As for your options, Many people make paddle strops from leather and basla, also felt, newspaper, linen cloth, old fiber fire-hose, seatbelt. You can use anything, the main factor is that it is smooth and flat. Ideally cheap, but realistically for all of the talk of differences in leather, it seems that there is as much difference between strops of the same leather, compared to other leathers. You can also strop on clean leather, and each material has its own abrasive qualities. I've never cased the leather for a strop, or read about doing that, so that is interesting. I put quite a lot of neetsfoot oil into the leather to make it soft, and then burnished the leather to smooth it. But I'm not a pro, so I don't really know for sure.

With this sort of system, you are only able to strop half the blade, and there is some debate as to whether razor pit style devices actually work. As long as there have been razor blades, there have been all manner of methods for refreshing them, some based on reality, but many on pure marketing. If this works for you, great, I'm not trying to say it won't. I'm just not sure you will get out of it what you expect.

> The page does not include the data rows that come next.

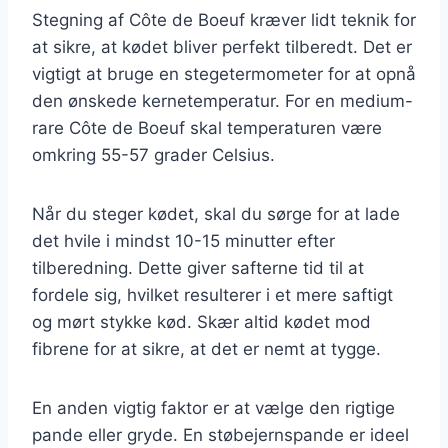
Stegning af Côte de Boeuf kræver lidt teknik for
at sikre, at kødet bliver perfekt tilberedt. Det er
vigtigt at bruge en stegetermometer for at opnå
den ønskede kernetemperatur. For en medium-
rare Côte de Boeuf skal temperaturen være
omkring 55-57 grader Celsius.
Når du steger kødet, skal du sørge for at lade
det hvile i mindst 10-15 minutter efter
tilberedning. Dette giver safterne tid til at
fordele sig, hvilket resulterer i et mere saftigt
og mørt stykke kød. Skær altid kødet mod
fibrene for at sikre, at det er nemt at tygge.
En anden vigtig faktor er at vælge den rigtige
pande eller gryde. En støbejernspande er ideel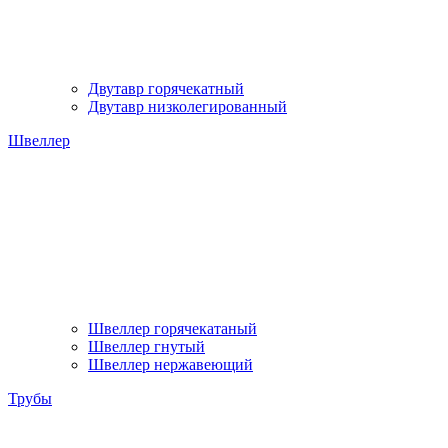
Двутавр горячекатный
Двутавр низколегированный
Швеллер
Швеллер горячекатаный
Швеллер гнутый
Швеллер нержавеющий
Трубы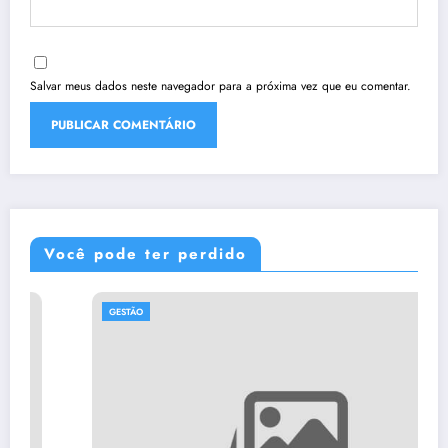
Salvar meus dados neste navegador para a próxima vez que eu comentar.
Você pode ter perdido
GESTÃO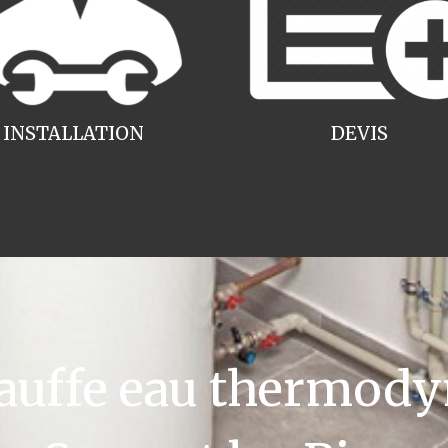
INSTALLATION
DEVIS
uffe eau thermody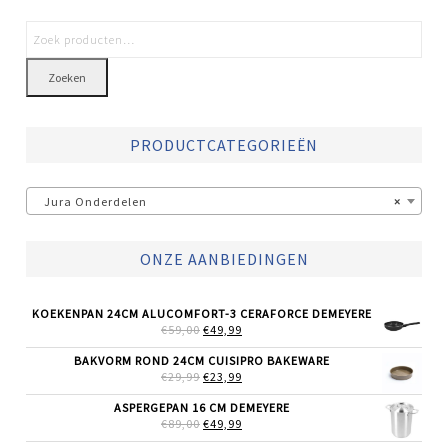
Zoeken
PRODUCTCATEGORIEËN
Jura Onderdelen
×
ONZE AANBIEDINGEN
KOEKENPAN 24CM ALUCOMFORT-3 CERAFORCE DEMEYERE
OORSPRONKELIJKE
HUIDIGE
€
59,00
€
49,99
PRIJS
PRIJS
WAS:
IS:
BAKVORM ROND 24CM CUISIPRO BAKEWARE
€59,00.
€49,99.
OORSPRONKELIJKE
HUIDIGE
€
29,99
€
23,99
PRIJS
PRIJS
WAS:
IS:
ASPERGEPAN 16 CM DEMEYERE
€29,99.
€23,99.
OORSPRONKELIJKE
HUIDIGE
€
89,00
€
49,99
PRIJS
PRIJS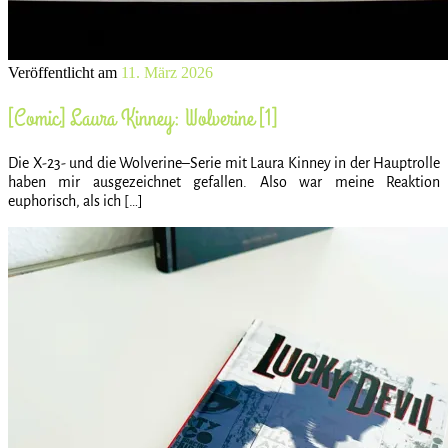
Veröffentlicht am
11. März 2026
[Comic] Laura Kinney: Wolverine [1]
Die X-23- und die Wolverine–Serie mit Laura Kinney in der Hauptrolle
haben mir ausgezeichnet gefallen. Also war meine Reaktion
euphorisch, als ich […]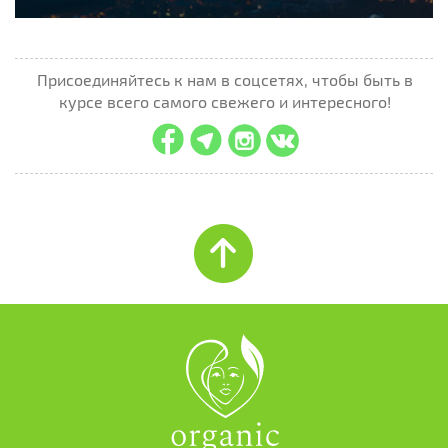
Присоединяйтесь к нам в соцсетях, чтобы быть в
курсе всего самого свежего и интересного!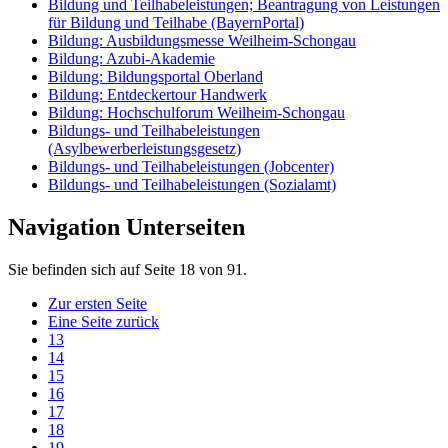
Bildung und Teilhabeleistungen; Beantragung von Leistungen
für Bildung und Teilhabe (BayernPortal)
Bildung: Ausbildungsmesse Weilheim-Schongau
Bildung: Azubi-Akademie
Bildung: Bildungsportal Oberland
Bildung: Entdeckertour Handwerk
Bildung: Hochschulforum Weilheim-Schongau
Bildungs- und Teilhabeleistungen
(Asylbewerberleistungsgesetz)
Bildungs- und Teilhabeleistungen (Jobcenter)
Bildungs- und Teilhabeleistungen (Sozialamt)
Navigation Unterseiten
Sie befinden sich auf Seite 18 von 91.
Zur ersten Seite
Eine Seite zurück
13
14
15
16
17
18
19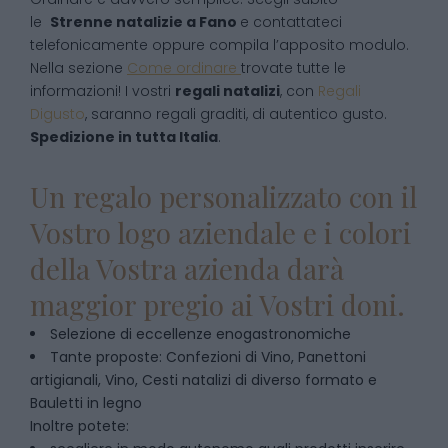
le
Strenne natalizie
a
Fano
e contattateci
telefonicamente oppure compila l’apposito modulo.
Nella sezione
Come ordinare
trovate tutte le
informazioni! I vostri
regali natalizi
, con
Regali
Digusto
, saranno regali graditi, di autentico gusto.
Spedizione in tutta Italia
.
Un regalo personalizzato con il
Vostro logo aziendale e i colori
della Vostra azienda darà
maggior pregio ai Vostri doni.
Selezione di eccellenze enogastronomiche
Tante proposte: Confezioni di Vino, Panettoni
artigianali, Vino, Cesti natalizi di diverso formato e
Bauletti in legno
Inoltre potete: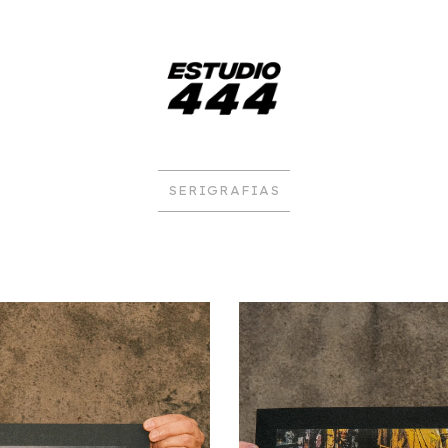
SERIGRAFIAS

As for the best shave you can get? start with soap and a brush, instead of canned goop, and then start thinking about moving to a DE. A little more work, but a much better shave, and blades so cheap, that you could use a new blade every day and still possibly be cheaper than your mach3. Okay, maybe not, but for me two years worth of blades ends up being 30 bucks.
 
Some cartridge razors do well being stopped, especially with a denim strop in my experience. Other will just be instantly dulled it depends on the angle the blades are set at. DE is a better choice if you want a better shave and it's cheaper.
 
DE razor all the way. I switched from a Mach3 two years ago, and haven't looked back. I can not imagine shaving anymore without putting a brush to my face.